To address the cynics, for a man worth $100 million (at a conservative estimate) Springsteen could have retired and lived comfortably years ago, so this can’t be viewed as a way for Springsteen to make a quick buck. With two albums released in the past three years both reaching the number one spot in the States, the UK and Ireland and still being able to sell out world tours he’s not exactly trying to revive his career or flogging a dead horse either.

So having assuaged some negative preconceptions, just how good is this album? Well you don’t earn a nickname like ‘The Boss’ for no reason and The Promise is exactly what you’d expect from Springsteen; twenty two tracks of the highest quality. The vibe is quite laid back with the usual themes of cars and girls running through the album, most noticeably in the very first track 'Racing in The Street (78)' a piano driven homage to drag racing that switches to a love story at the midpoint making street racing seem almost chivalrous. There are many other love songs dotted throughout; 'Someday (We’ll Be Together)', 'The Brokenhearted' or 'The Little Things (My Baby Does)' all vintage Springsteen, all on a par with the best of his work to date.

Two songs on The Promise will be recognizable, 'Because The Night' and 'Fire' were covered and released in 1978, the former by Patti Smith and the latter by The Pointer Sisters, both achieving success in the American Billboard charts. It’s nice to finally hear Springsteen’s original studio versions but a lot of the impact of these two songs has been sapped due to familiarity.
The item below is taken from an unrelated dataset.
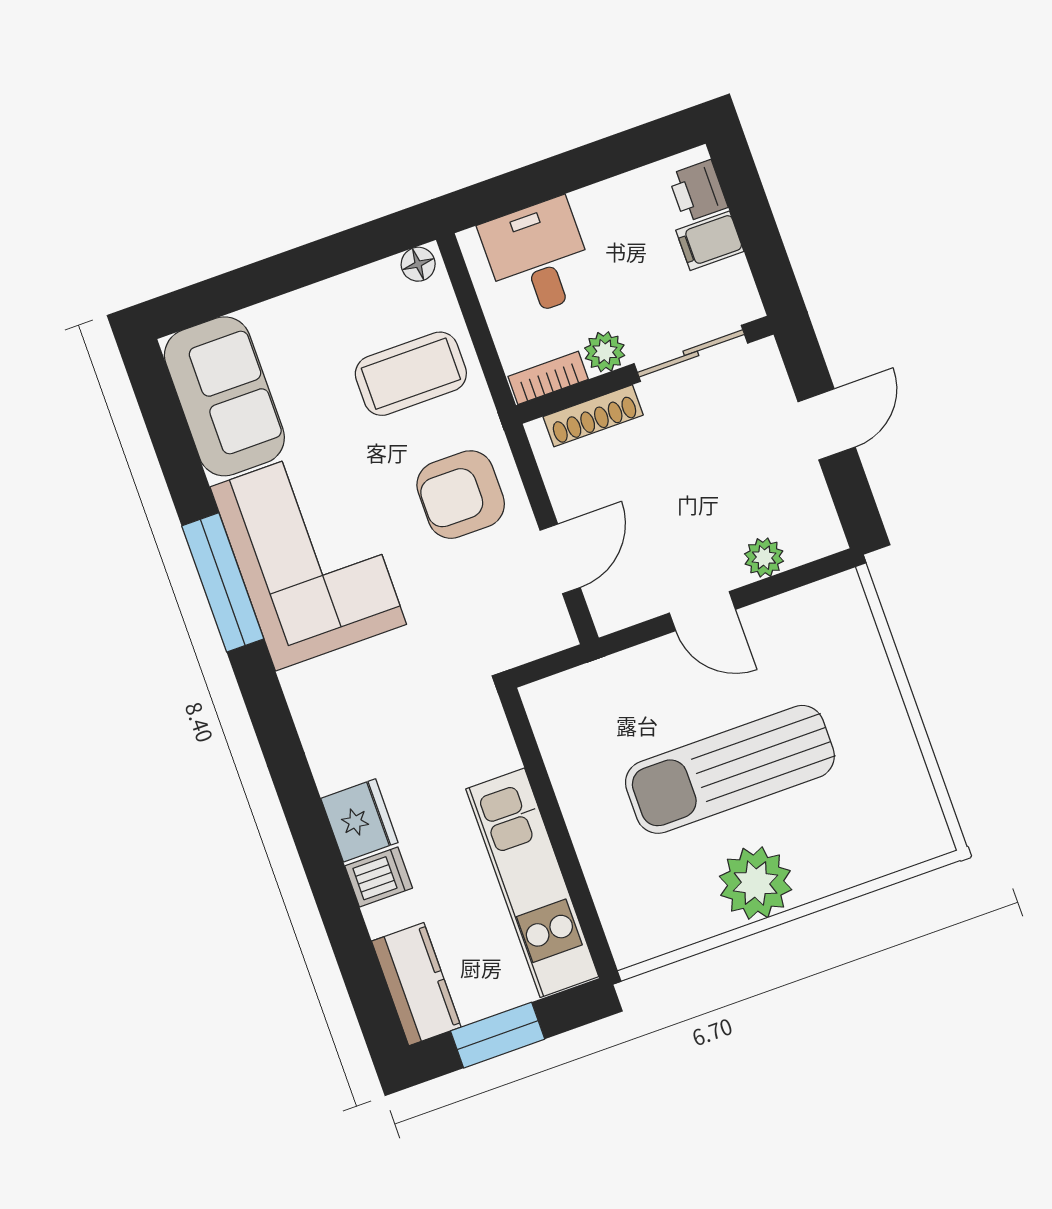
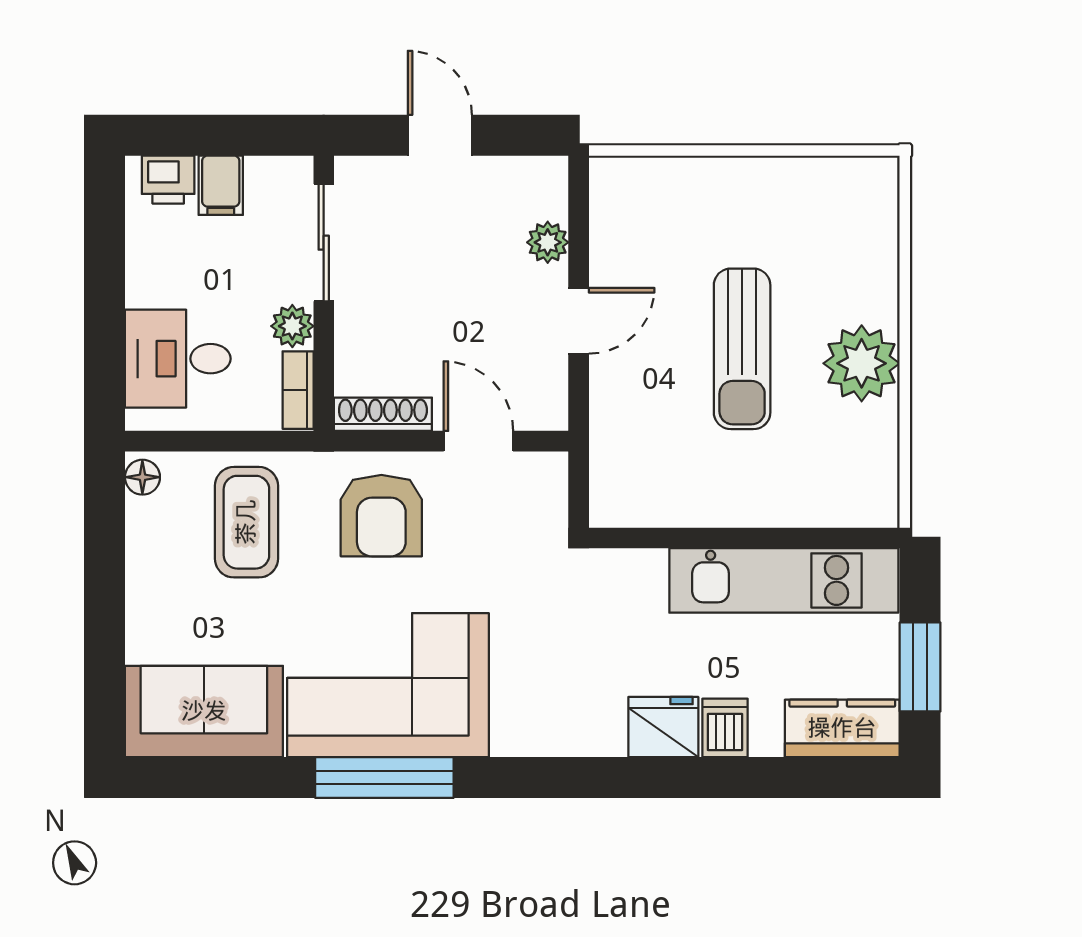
shoe rack: (593, 416) -> (383, 414), moved, turned -90
sun lounger: (730, 769) -> (742, 349), width x0.73, depth x0.75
The Promise is an album to get lost in for a few weeks, each song has a little something about it that makes it memorable. There’s none of the fist pumping anthems he became synonymous with at the time of these recording sessions (obviously these weren’t going to be left in the vaults) but that allows the album to flow naturally with no big doses of patriotism to slow it down. At thirty two years old the songs have aged well and Springsteen does well not to overproduce the album, so you still feel you’re getting a good chunk of the original recordings. The quality of these “rejected” songs just shows the standard of songwriter Springsteen is, this is definitely not just for the hardcore fans.